Microsoft is throwing its support behind a bill that would prevent employers from requiring arbitration for sexual harassment claims, saying it’s the first Fortune 100 company to back the bipartisan effort to ensure that companies aren’t able to keep such allegations from becoming public.
The tech giant says it’s also waiving its own arbitration requirements for harassment claims in the “small segment” of Microsoft employment contracts that contain them. Microsoft says it has never enforced an arbitration requirement in a sexual harassment case. However, the requirement does exist in employment contracts with some Microsoft corporate vice presidents, legal and corporate affairs employees, and company founders who joined Microsoft through acquisitions.
Just last week, a trove of internal Microsoft documents, involving harassment and assault claims inside the company, were reported by Bloomberg after they were unsealed in a class action lawsuit against the company. The fact that arbitration agreements aren’t standard at Microsoft contributed to the rare public release of such documents, Bloomberg reported.
Brad Smith, Microsoft president and chief legal officer, makes it clear in a post that the company’s consideration of the bill predates the Bloomberg report, saying Microsoft has been learning about the bill over “the past couple of weeks.”
Sens. Lindsey Graham (R-South Carolina) and Kirsten Gillibrand (D-New York) introduced the “Ending Forced Arbitration of Sexual Harassment Act of 2017” this month to “void forced arbitration agreements that prevent sexual harassment survivors from getting the justice they deserve.”
“When I recently met with Senator Graham on Capitol Hill to discuss cybersecurity and immigration issues, he followed those topics with a compelling appeal that we consider this new legislation,” Smith writes.
The impact of arbitration agreements has become more clear amid the wave of sexual harassment and assault allegations against prominent men in media, technology and government.

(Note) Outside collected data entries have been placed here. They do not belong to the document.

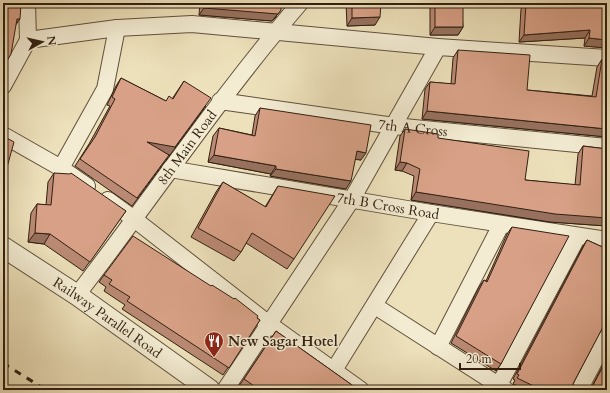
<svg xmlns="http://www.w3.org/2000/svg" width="610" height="393" viewBox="0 0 610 393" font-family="Cardo,serif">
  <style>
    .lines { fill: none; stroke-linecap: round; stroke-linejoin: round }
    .minor-casing { stroke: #60503c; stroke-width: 18 }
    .tertiary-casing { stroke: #60503c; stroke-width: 22 }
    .minor { stroke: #f3ecd3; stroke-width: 16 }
    .tertiary { stroke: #f3ecd3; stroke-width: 20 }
    .rail { stroke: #311f11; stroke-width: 3; stroke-dasharray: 7 7; stroke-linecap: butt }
    .wall { fill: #ba8a74; stroke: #311f11 }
    .shaded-wall { fill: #97715e; stroke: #311f11 }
    .building { fill: #d8a187; stroke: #311f11 }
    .labels { text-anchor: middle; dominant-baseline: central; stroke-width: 3; stroke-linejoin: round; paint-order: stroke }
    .street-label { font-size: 14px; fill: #311f11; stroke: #f3ecd3 }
    .poi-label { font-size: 14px; font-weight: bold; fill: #311f11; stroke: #f3ecd3; text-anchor: start }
  </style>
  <rect width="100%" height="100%" fill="#ede1bb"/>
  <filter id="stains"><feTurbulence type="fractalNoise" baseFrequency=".005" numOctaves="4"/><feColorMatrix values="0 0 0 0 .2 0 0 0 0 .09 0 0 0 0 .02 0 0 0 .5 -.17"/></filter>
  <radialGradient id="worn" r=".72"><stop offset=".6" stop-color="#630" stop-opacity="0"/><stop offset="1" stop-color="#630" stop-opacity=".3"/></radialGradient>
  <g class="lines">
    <!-- minor casing -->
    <g class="minor-casing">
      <g id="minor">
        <path d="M27,3L28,40"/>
        <path d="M3,86L28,40L117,28L192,24L438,47L607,58"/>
        <path id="s1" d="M220,101L394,126L607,147"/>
        <path d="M3,135L61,168L87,186"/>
        <path d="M61,168L105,89L117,28"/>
        <path id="s2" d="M170,169L431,213L607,240"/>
        <path d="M108,200L134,219L269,324L361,390"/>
        <path id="s3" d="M77,295C152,198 220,96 300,3"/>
        <path d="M375,306L506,390"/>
        <path d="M438,347L501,225"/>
        <path d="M334,370L431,213"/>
        <path d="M499,385L578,236"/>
        <path d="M225,390L352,199L438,47"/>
        <path d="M579,390L607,337"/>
      </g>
    </g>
    <!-- tertiary casing -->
    <g class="tertiary-casing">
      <g id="tertiary">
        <path id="s4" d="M3,247L77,295L210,390"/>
      </g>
    </g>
    <!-- minor -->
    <use href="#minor" class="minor"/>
    <!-- tertiary -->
    <use href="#tertiary" class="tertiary"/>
    <!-- rail -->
    <path class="rail" d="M3,363L46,390
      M3,384L12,390"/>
  </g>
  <!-- wall -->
  <path class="wall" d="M200,3H281L276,17L272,21L199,15Z
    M346,3H381L375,25L347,26Z
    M430,3H461L463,27L458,35H430Z
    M525,3H607V48L584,46L585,38L519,42L521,9Z
    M458,50L527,90L592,96L597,67L602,59H607V137L422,119L425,89L430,82L451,84L453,58Z
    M121,78L166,101L172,99L184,81L170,155L132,206L75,166L89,144L110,106L107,105L116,86Z
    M260,108L361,160L355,159L346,189L270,176L271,174L208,162L213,136L219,128L252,135L255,116Z
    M405,129L438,138L525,180L575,185L578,154L583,146L607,149V226L550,222L411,200L414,176L402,171L395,170L400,136Z
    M54,173L126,211L83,271L44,244L28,242L31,213L37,204L46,205L48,182Z
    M223,182L265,207L278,186L294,259L287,269L246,243L241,252L234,261L191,237L216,192Z
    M512,227L501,364L496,371L451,343L479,287L484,280L486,281L507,234Z
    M587,240L607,249V328L602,329L601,330L575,380L573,384L575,389L576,390H526L513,384L515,380L513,379L583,246Z
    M104,275L257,318L260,320L223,375L122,309L125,305L104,291L106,287L99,282Z
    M276,331L359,390H245L239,386Z
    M607,357V390H590Z"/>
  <!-- shaded-wall -->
  <path class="shaded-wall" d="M204,8L281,10L272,21L199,15Z
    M380,17L375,25L347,26L352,18Z
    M17,19H20L15,26Z
    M435,27H463L458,35H430Z
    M590,30L585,38L519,42L524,35Z
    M589,38L607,40V48L584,46Z
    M206,106L170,155L142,149L147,142Z
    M427,111L607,129V137L422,119Z
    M357,151L366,153L361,160L351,159Z
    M214,155L276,166L271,174L208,162Z
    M400,162L407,163L402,171L395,170Z
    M276,169L351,181L346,189L270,176Z
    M3,170L6,171L3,175Z
    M416,192L607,218V226L550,222L411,200Z
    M35,233L50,234L44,244L28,242Z
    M606,323H607V328L602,329L599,333Z"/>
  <!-- building -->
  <path class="building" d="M3,3H21L20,19H17L11,54L3,67Z
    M205,3H281V10L278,14L204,8Z
    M352,3H381L380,17L352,18Z
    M435,3H461V7H463V27H435Z
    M526,3H607V40L589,38L590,30L524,35Z
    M458,50L530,55L527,90L596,97L602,59H607V129L427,111L430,82L455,84Z
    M121,78L166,101L169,96L173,99L184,81L211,98L175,147L147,142L169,155L137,198L80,159L95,137L115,99L112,97Z
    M260,108L371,125L366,153L357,151L351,181L276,169V166L214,155L219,128L255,136Z
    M405,129L438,134V138L529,151L525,180L580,185L583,146L607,149V218L555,214L416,192L420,169L407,163L400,162Z
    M3,136L14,142L6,171L3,170Z
    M54,173L70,174L71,173L126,211L90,262L50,234L35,233L37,204L51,205Z
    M223,182L266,207L278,186L335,196L294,259L252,233L241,252L198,228Z
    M512,227L569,236L501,364L456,336L484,280L487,282Z
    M133,236L211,286L212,285L234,299L235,298L258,316L257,318L260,320L229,368L127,301L130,297L109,284L112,280L104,275Z
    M587,240L607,249V323L603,327L575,380L573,384L575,389L576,390H542L517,378L519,375L517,374Z
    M276,331L359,390H260L244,379Z
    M607,359V390H590L591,389Z"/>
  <!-- icons -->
  <defs>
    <g id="restaurant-pin" transform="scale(1)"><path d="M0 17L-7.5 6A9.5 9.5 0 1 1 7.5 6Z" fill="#8f2418" stroke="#f3ecd3"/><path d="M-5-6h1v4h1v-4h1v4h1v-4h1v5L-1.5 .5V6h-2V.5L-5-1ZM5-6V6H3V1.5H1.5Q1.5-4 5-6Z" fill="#fff"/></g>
  </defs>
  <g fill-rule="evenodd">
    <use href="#restaurant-pin" x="214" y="341"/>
  </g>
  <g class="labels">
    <!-- street labels -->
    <g class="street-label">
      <text stroke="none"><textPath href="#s1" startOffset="195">7th A Cross</textPath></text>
      <text stroke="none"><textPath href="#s3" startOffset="184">8th Main Road</textPath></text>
      <text stroke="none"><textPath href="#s2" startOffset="221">7th B Cross Road</textPath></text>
      <text stroke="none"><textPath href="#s4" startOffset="126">Railway Parallel Road</textPath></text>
    </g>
    <!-- poi labels -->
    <g class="poi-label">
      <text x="228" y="341">New Sagar Hotel</text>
    </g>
  </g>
  <!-- margin -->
  <rect width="610" height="393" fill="none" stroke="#ede1bb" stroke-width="16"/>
  <rect x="4" y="4" width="602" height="385" fill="none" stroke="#311f11" stroke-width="2"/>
  <rect x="8" y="8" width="594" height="377" fill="none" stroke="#311f11"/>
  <!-- north arrow -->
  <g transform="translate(42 42) rotate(82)" stroke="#f3ecd3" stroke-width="3" paint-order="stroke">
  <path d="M0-3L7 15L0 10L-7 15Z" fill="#311f11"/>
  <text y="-6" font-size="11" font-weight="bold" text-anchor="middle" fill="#311f11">N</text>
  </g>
  <!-- scale -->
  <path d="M460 363v6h60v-6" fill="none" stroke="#311f11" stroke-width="2"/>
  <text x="466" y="363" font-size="12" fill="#311f11" stroke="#f3ecd3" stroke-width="3" paint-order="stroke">20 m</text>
  <rect width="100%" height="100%" filter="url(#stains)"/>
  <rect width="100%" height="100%" fill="url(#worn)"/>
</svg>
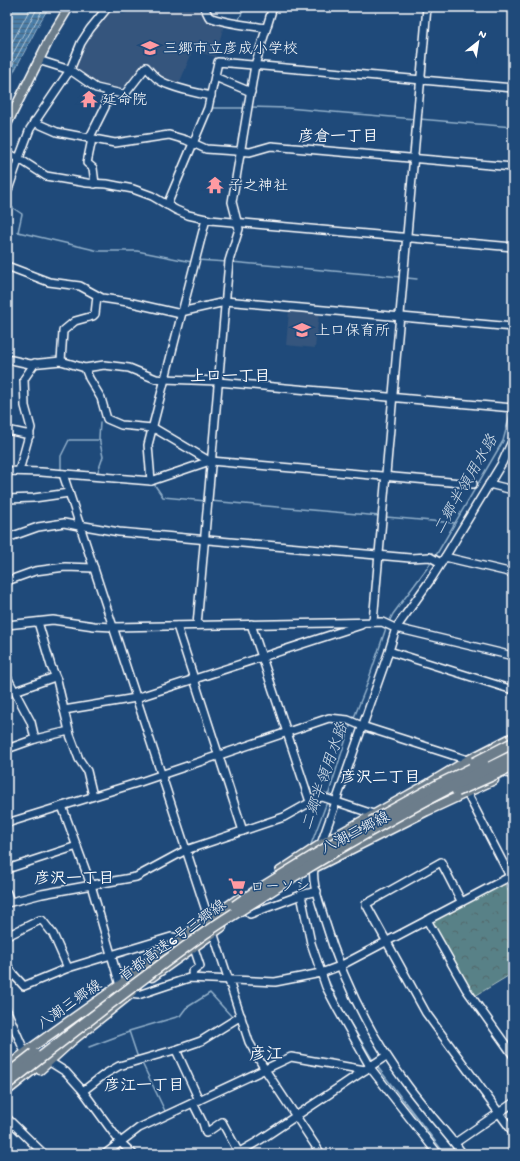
<svg xmlns="http://www.w3.org/2000/svg" width="520" height="1161" font-family="'Gochi Hand','Klee One',sans-serif">
  <defs>
    <pattern id="park-crowns" width="20" height="18" patternUnits="userSpaceOnUse"><rect width="20" height="18" fill="#598187"/><path d="M2 6a3 3 0 1 1 6 0M12 15a3 3 0 1 1 6 0" fill="none" stroke="#53696c"/></pattern>
    <pattern id="water-rules" width="6" height="5" patternUnits="userSpaceOnUse"><rect width="6" height="5" fill="#497ca6"/><path d="M0 2.5h6" fill="none" stroke="#4a667e"/></pattern>
  </defs>
  <rect width="100%" height="100%" fill="#1f4a7a"/>
  <filter id="ink" filterUnits="userSpaceOnUse"><feTurbulence type="fractalNoise" baseFrequency=".025" numOctaves="2"/><feDisplacementMap in="SourceGraphic" scale="8" xChannelSelector="R" yChannelSelector="G"/><feConvolveMatrix kernelMatrix="1 2 1 2 8 2 1 2 1" color-interpolation-filters="sRGB"/></filter>
  <g filter="url(#ink)">
    <g fill="#34557d">
      <path d="M132,7H201L224,25L215,57L193,50L179,84L171,83L159,76L146,63L130,84L120,89L96,85L75,70L84,45L90,33L112,10L123,14L129,12Z"/>
      <path d="M289,311L319,314L315,348L286,345Z"/>
    </g>
    <path fill="url(#park-crowns)" stroke="#acc0c3" d="M504,882L513,900V973L475,996L431,921Z"/>
    <path fill="url(#water-rules)" stroke="#92b0ca" d="M7,7H49L40,22L7,85Z"/>
    <g fill="none" stroke-linecap="round" stroke-linejoin="round">
      <g stroke="#b6cbdb" stroke-width="1">
        <path d="M7,52L31,7"/>
        <path d="M7,65L38,7"/>
        <path d="M7,75L44,7"/>
      </g>
      <g stroke="#92b0ca" stroke-width="1.5">
        <path d="M238,21L245,7"/>
        <path d="M250,107L287,108L415,119"/>
        <path d="M210,108H246"/>
        <path d="M419,119L513,127"/>
        <path d="M7,204L22,214L18,232L99,251H137L192,262"/>
        <path d="M197,260L227,262"/>
        <path d="M231,262L401,277"/>
        <path d="M407,278L417,279"/>
        <path d="M61,471V456L69,440H100"/>
        <path d="M97,474L103,457L99,438L100,422"/>
        <path d="M154,484L163,497L206,501"/>
        <path d="M210,501L380,516"/>
        <path d="M386,517L455,523"/>
        <path d="M435,557L503,441L511,411"/>
        <path d="M389,622L393,614L433,560"/>
        <path d="M353,720L365,690L386,628"/>
        <path d="M328,796L351,723"/>
        <path d="M310,847L327,802"/>
        <path d="M302,892L301,886L304,874"/>
        <path d="M326,976L346,1016L374,1062"/>
        <path d="M89,1047L129,1032"/>
        <path d="M138,1058L129,1031L180,1016L186,1008L210,993L233,1018"/>
        <path d="M142,1063L166,1113"/>
        <path d="M376,1065L445,1154"/>
      </g>
      <g stroke="#fff" stroke-width="10">
        <g id="minor">
          <path d="M204,7L209,17C227,24 247,25 266,28"/>
          <path d="M38,60L70,70L96,88L122,94H125L146,67C150,71 154,77 159,80C171,88 197,93 211,96"/>
          <path d="M255,65L273,7"/>
          <path d="M215,77L251,92"/>
          <path d="M34,122L57,132L115,143L169,135L186,140L206,149L250,152L271,146L513,167"/>
          <path d="M89,139L105,107L108,91"/>
          <path d="M92,139L87,163L93,168L95,184"/>
          <path d="M7,154L19,158"/>
          <path d="M18,158L46,176L87,183L107,184L133,189L152,196L176,210L188,215L210,220L513,247"/>
          <path d="M7,193L19,158L30,129L70,70L81,43L90,29L108,7"/>
          <path d="M167,205L208,108L218,62L513,88"/>
          <path d="M7,266L49,282L80,286L102,298L128,302L181,314"/>
          <path d="M225,301L513,327"/>
          <path d="M181,312L225,302"/>
          <path d="M7,359L30,364L61,361L85,368L104,365L129,368L156,379L164,380"/>
          <path d="M61,361L63,331L75,321L93,316L95,314L97,296"/>
          <path d="M85,368L89,378L101,398L107,419L121,425L152,428"/>
          <path d="M164,379L218,381"/>
          <path d="M218,382L513,408"/>
          <path d="M152,427L211,462"/>
          <path d="M7,430L30,435"/>
          <path d="M211,461L473,484"/>
          <path d="M7,471L41,472L151,481L210,461"/>
          <path d="M19,471L31,428L25,406L24,379L35,363"/>
          <path d="M63,474L249,1042L264,1068L321,1154"/>
          <path d="M151,481L148,445L206,219"/>
          <path d="M489,484L513,490"/>
          <path d="M7,499L34,498L69,493"/>
          <path d="M79,525L119,532L410,558L430,557L441,563"/>
          <path d="M7,538L38,527L64,523L79,526"/>
          <path d="M445,557L513,573"/>
          <path d="M7,581L35,571L65,567L94,568"/>
          <path d="M38,622L51,666L57,680L70,735L79,759L87,771L93,796"/>
          <path d="M373,622L427,7"/>
          <path d="M251,624L310,802"/>
          <path d="M7,625L53,620L94,626L113,627L382,622L395,628"/>
          <path d="M197,625L229,261L239,229L232,202L255,65"/>
          <path d="M177,626L243,831"/>
          <path d="M396,628L513,656"/>
          <path d="M389,651L513,690"/>
          <path d="M7,677L31,722L35,739"/>
          <path d="M15,691L55,677"/>
          <path d="M64,710L136,698L361,625"/>
          <path d="M7,749L35,739L69,731"/>
          <path d="M500,771L513,775"/>
          <path d="M463,789L467,793L513,882"/>
          <path d="M62,806L91,885L119,982"/>
          <path d="M7,823L140,782L329,718L348,720L362,726L471,761"/>
          <path d="M320,847L389,651L396,628L431,579L445,557L502,463L513,439"/>
          <path d="M315,862C310,880 319,901 324,918C342,979 370,1036 408,1086C425,1109 445,1131 463,1154"/>
          <path d="M7,869L77,846"/>
          <path d="M7,893L10,902"/>
          <path d="M301,895L311,943L326,987L337,1008L372,1070L438,1154"/>
          <path d="M461,901L441,862L366,904L426,1013L513,1132"/>
          <path d="M7,903L42,894L136,877L186,850L284,817L318,798L322,797L376,815"/>
          <path d="M247,911L250,914L301,895L317,891"/>
          <path d="M427,920L466,989L513,1055"/>
          <path d="M7,936L40,920H42L53,934L68,968"/>
          <path d="M7,965L13,974"/>
          <path d="M7,978L13,974L24,986L68,968L171,937C181,936 182,944 189,949"/>
          <path d="M193,978L192,972L200,966L194,948"/>
          <path d="M130,994L138,995L189,978L275,982L321,973L340,966L513,875"/>
          <path d="M7,1011L23,1048"/>
          <path d="M176,1050L199,1100"/>
          <path d="M50,1062L66,1072L83,1091L105,1074L119,1066L178,1049L201,1041L241,1016"/>
          <path d="M83,1091L120,1142L133,1154"/>
          <path d="M193,1103L203,1123L206,1133L222,1122L239,1153"/>
          <path d="M7,1118L44,1154"/>
          <path d="M455,1143L513,1103"/>
          <path d="M105,1154L139,1128L291,1057L365,1070"/>
          <path d="M236,1154L260,1140L386,1056"/>
        </g>
      </g>
      <g stroke="#fff" stroke-width="11">
        <g id="major">
          <path d="M7,124L49,40L69,7"/>
          <path d="M316,867L427,811L494,780"/>
          <path d="M280,871L321,844L428,784L468,760L513,737"/>
          <path d="M152,977L222,927"/>
          <path d="M7,1067L31,1048L117,987L158,954L239,898"/>
          <path d="M40,1070L72,1041L127,997L136,988"/>
          <path d="M7,1091L43,1062"/>
        </g>
      </g>
      <use href="#minor" stroke="#1f4a7a" stroke-width="7"/>
      <use href="#major" stroke="#6c7d8b" stroke-width="8"/>
      <g stroke="#fff" stroke-width="13" stroke-linecap="butt">
        <g id="highway-bridge">
          <path d="M474,763L513,743"/>
          <path d="M457,791L513,766"/>
          <path d="M371,822L440,784L483,763"/>
          <path d="M235,906L255,892L338,841"/>
          <path d="M7,1075L34,1054"/>
          <path d="M7,1084C72,1033 137,981 205,933C231,915 258,899 284,882C358,836 434,794 513,756"/>
        </g>
      </g>
      <use href="#highway-bridge" stroke="#6c7d8b" stroke-width="10"/>
    </g>
  </g>
  <defs>
    <g id="school-bare" transform="scale(1.38)"><path d="M0-5L7-2L0 1L-7-2ZM-4 1L0 2.5L4 1V4Q0 6-4 4Z" fill="#ff9aa2" stroke="#1f4a7a" stroke-width="2.5" paint-order="stroke"/></g>
    <g id="temple-bare" transform="scale(1.38)"><path d="M0-6L5-2H3V0L6.5 2.5H4V6H1.5V3h-3V6H-4V2.5H-6.5L-3 0V-2H-5Z" fill="#ff9aa2" stroke="#1f4a7a" stroke-width="2.5" paint-order="stroke"/></g>
    <g id="supermarket-bare" transform="scale(1.38)"><path d="M-6-5.5h2.5l.6 2H6L4.5 2H-2.5L-4.4-4H-6ZM-1.5 3.2a1.3 1.3 0 1 0 .1 0ZM3 3.2a1.3 1.3 0 1 0 .1 0Z" fill="#ff9aa2" stroke="#1f4a7a" stroke-width="2.5" paint-order="stroke"/></g>
  </defs>
  <g fill-rule="evenodd">
    <use href="#school-bare" x="150" y="48"/>
    <use href="#temple-bare" x="89" y="99"/>
    <use href="#temple-bare" x="215" y="185"/>
    <use href="#school-bare" x="302" y="330"/>
    <use href="#supermarket-bare" x="237" y="886"/>
  </g>
  <g text-anchor="middle" stroke-width="3" stroke-linejoin="round" paint-order="stroke">
    <g font-size="15" fill="#fff" stroke="#1f4a7a" text-anchor="start">
      <text x="163" y="53">三郷市立彦成小学校</text>
      <text x="102" y="104">延命院</text>
      <text x="228" y="190">子之神社</text>
      <text x="315" y="335">上口保育所</text>
      <text x="250" y="891">ローソン</text>
    </g>
    <g font-size="15" fill="#fff" stroke="#1f4a7a">
      <text transform="translate(355 832) rotate(-27)" y="5">八潮三郷線</text>
      <text transform="translate(172 940) rotate(-36)" y="5">首都高速6号三郷線</text>
      <text transform="translate(69 1004) rotate(-35)" y="5">八潮三郷線</text>
    </g>
    <g font-size="16" font-weight="bold" fill="#fff" stroke="#1f4a7a">
      <text x="338" y="141">彦倉一丁目</text>
      <text x="230" y="381">上口一丁目</text>
      <text x="380" y="782">彦沢二丁目</text>
      <text x="74" y="883">彦沢一丁目</text>
      <text x="144" y="1090">彦江一丁目</text>
    </g>
    <g font-size="16" font-style="italic" fill="#d2dee9" stroke="#1f4a7a">
      <text transform="translate(464 484) rotate(-60)" y="6">二郷半領用水路</text>
      <text transform="translate(323 776) rotate(-71)" y="6">二郷半領用水路</text>
    </g>
    <g font-size="17" font-weight="bold" fill="#fff" stroke="#1f4a7a">
      <text x="266" y="1059">彦江</text>
    </g>
  </g>
  <rect width="520" height="1161" fill="none" stroke="#1f4a7a" stroke-width="24"/>
  <rect x="12" y="12" width="496" height="1137" fill="none" stroke="#fff" stroke-width="1.5" filter="url(#ink)"/>
  <g transform="translate(478 42) rotate(30)" stroke="#1f4a7a" stroke-width="3" paint-order="stroke">
  <path d="M0-3L7 15L0 10L-7 15Z" fill="#ffffff"/>
  <text y="-6" font-size="11" font-weight="bold" text-anchor="middle" fill="#ffffff">N</text>
  </g>
</svg>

These “pre-dispute arbitration clauses” prevent employees from suing companies in court, and the resulting settlements often include non-disclosure agreements that prevent victims from talking about their cases.
Here’s the explanation from Smith about the company’s decision to support the bill:
We appreciate that many companies and business associations believe that the opportunity for private arbitration is sufficient. A great many responsible companies – Microsoft among them – have put in place a variety of internal processes so employees can escalate concerns. Arbitration alone has seemed reasonable to supplement these processes, and for most issues that seems appropriate.
But as each new story about sexual harassment demonstrates, current approaches in this area have proven insufficient. Even as we look squarely at the sins of the past, we must take stronger steps to prevent these problems in the future. Because the silencing of voices has helped perpetuate sexual harassment, the country should guarantee that people can go to court to ensure these concerns can always be heard.
We concluded that if we were to advocate for legislation ending arbitration requirements for sexual harassment, we should not have a contractual requirement for our own employees that would obligate them to arbitrate sexual harassment claims. And we should act immediately and not wait for a new law to be passed. For this reason, effective immediately, we are waiving the contractual requirement for arbitration of sexual harassment claims in our own arbitration agreements for the limited number of employees who have this requirement.
As we look ahead to 2018, it’s important that we all take new steps to address this problem. Every person deserves a workplace where he or she is treated with respect. We’ll continue to identify new opportunities within our own company to support the respectful culture we’re working to advance, and many other companies no doubt will do so as well. But we should also identify steps we can take together as a country. This important and bipartisan piece of legislation is one such step.
According to the bill’s backers, an estimated 60 million Americans have “forced arbitration” clauses in their employment contracts.